Control is your new bottleneck
How control constrains your productivity and increases your time to market
The Theory of Control explains software development through the lens of control. People, the CEO, CMO, CTO, product managers want to control what is being built, how it is being built and when it is built by a developer - and in what order. They want to control software development in a company, they want to control the work of the developer.
To understand control in our company, we can map this out with control mapping. We draw up our process and order the process steps on the Y-axis depending on how high up the control is (team leads vs. C-Suite). The items that are mainly work, those that are mainly controlled instead of controlling, often end up at the bottom. In the example this is Developing. There is a more detailed introduction to control mapping and the Theory of Control in “Introduction to Theory of Control”. You might think, “Hey, we do work in backlog planning”. No. You create more control, tickets are control, the order is control. Control can be work in a personal sense, but isn’t work in the end-product sense (also see Muda in Lean).
If a designer designs a mock form for the developer to follow, that is control not work. If the designer draws a logo for the developer to use, that’s work.
In this simple example we can see that the control elements constraint the work. Sprint Planning constraints Developing. As can be seen, the work (Developing) then depends on the control (Sprint Planning) by which it is controlled.
Without the control, the developer would work on what they think is the right thing, work the way they think is the right way, and spend as much time as they think is needed.

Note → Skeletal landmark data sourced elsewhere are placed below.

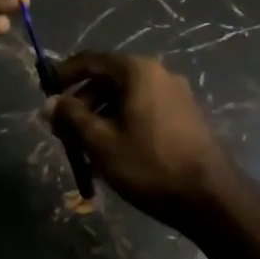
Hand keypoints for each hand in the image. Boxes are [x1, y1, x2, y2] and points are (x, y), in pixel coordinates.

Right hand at [46, 52, 230, 227]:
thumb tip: (50, 103)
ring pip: (126, 98)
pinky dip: (123, 124)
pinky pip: (144, 110)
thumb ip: (72, 117)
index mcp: (138, 71)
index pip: (91, 60)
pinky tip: (114, 154)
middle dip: (82, 103)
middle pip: (108, 79)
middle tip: (63, 130)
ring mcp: (176, 95)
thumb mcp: (102, 143)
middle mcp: (159, 74)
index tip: (46, 92)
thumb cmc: (151, 165)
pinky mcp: (186, 117)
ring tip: (86, 150)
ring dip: (101, 117)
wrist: (213, 199)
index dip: (64, 74)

Goldratt wrote a book “The Goal” about the “Theory of Constraints” (not to be confused with Theory of Control!) Writing the book as a novel, he shows and explains how production in a factory is defined by constraints, by bottlenecks.
How does the Theory of Control relate to the Theory of Constraints laid out in “The Goal” ? In the Theory of Constraints, constraining elements limit the flow of production items through the system. A bottleneck might be a special machine, or a slow machine, or some inspection. In software development this might be a designer or a DBA or QA. The direct impact is on the items and item flow. One machine, a constraint, does not limit other machines in their work, only by reducing their input or keep them waiting. Contrary to that, in the Theory of Control, control elements determine (control) other elements (work). A Sprint Planning activity determines the following Developing work element, not the items that flow through Sprint Planning, like it would in the Theory of Constraints. In the Control Theory control elements might have dependencies between each other. A Sprint Planning control element depends on an OKR Process control element, not only because it waits for the items, but also because it is controlled by the OKR Process.
When we combine these two theories, the constraints and the control, we can see how controls are constraints and act as bottlenecks.
In a small startup the developer is working on a feature, finishes it and then asks the founder (CEO), if the work is ok (control) or finished (control) and what to work on next (control). The developers work depends on the CEO for control.
The CEO is a very busy women and works on many things. She talks to customers, works with marketing, optimizes the sales process, talks to investors about the first investment seed round. She might not be available or have time to check (control) the work a developer finished or think about what the developer should build next.
She has become the bottleneck on developer productivity. The developer spends time on waiting for control. Sure, the developer can work on other things (secondary features, refactoring, gold plating, new libraries, framework migrations, Reddit), so you will never see him idle, but those other things are not as important as the primary features and are just filler for the free time.
It does not get much better if we add a product manager. The product manager can decide (control) some things, but not others. He might need to go to the CEO and ask her for input (control). One control might depend on another control, and we get a hierarchy of controls.
This becomes even more pronounced when we add more developers.
Now several developers are idle ( = working on less important things) waiting for guidance (control) from the busy CEO. More time is wasted, because more developers are not working on the most important thing, but on the second or third most important thing (XP tries to remedy the situation with an onsite customer, always being at hand, always unblocking).
Control is defined by Duration, Frequency and Scope. The longer (Duration) the CEO takes to make a decision (control), the longer the developer is idle. The smaller the tasks the developer gets, which is equivalent of letting the developer decide less things, the higher the frequency. The developer needs to ask the CEO more often for input (control) and the CEO becomes a larger bottleneck. Last not least control is defined by scope. If the CEO wants to control minute details, like the shade of the color of a button (control), the developer can decide less on his own and needs to ask the CEO again and again.
Making developers more productive leads to a paradox: With higher productivitiy bottlenecks become more pronounced and limiting. Developers get faster and faster at finishing their work. If the level of control by a product manager stays the same, then the developer is limited by that control (Discussion) fraction of work.
This is called Amdahls law and I wrote in more detail about how it impacts developer productivity. The more productive we get, the harder we are limited by control.
Control is your new bottleneck.
There are ways to limit control and adapt. Remove control meetings (Scrum has way too many for example), reduce the scope (deepness) of control and give more freedom (push decisions “down”). Reduce the frequency of control. Find ways of control like architecture guidelines, engineering culture, vision and strategy that are enabling instead of limiting. There is structured control and unstructured control (e.g. ad-hoc project status and repriorization meetings). Unstructured control means your company does not understand its control flow. Get rid of unstructured control to remove a bottleneck. Less control, less bottlenecks.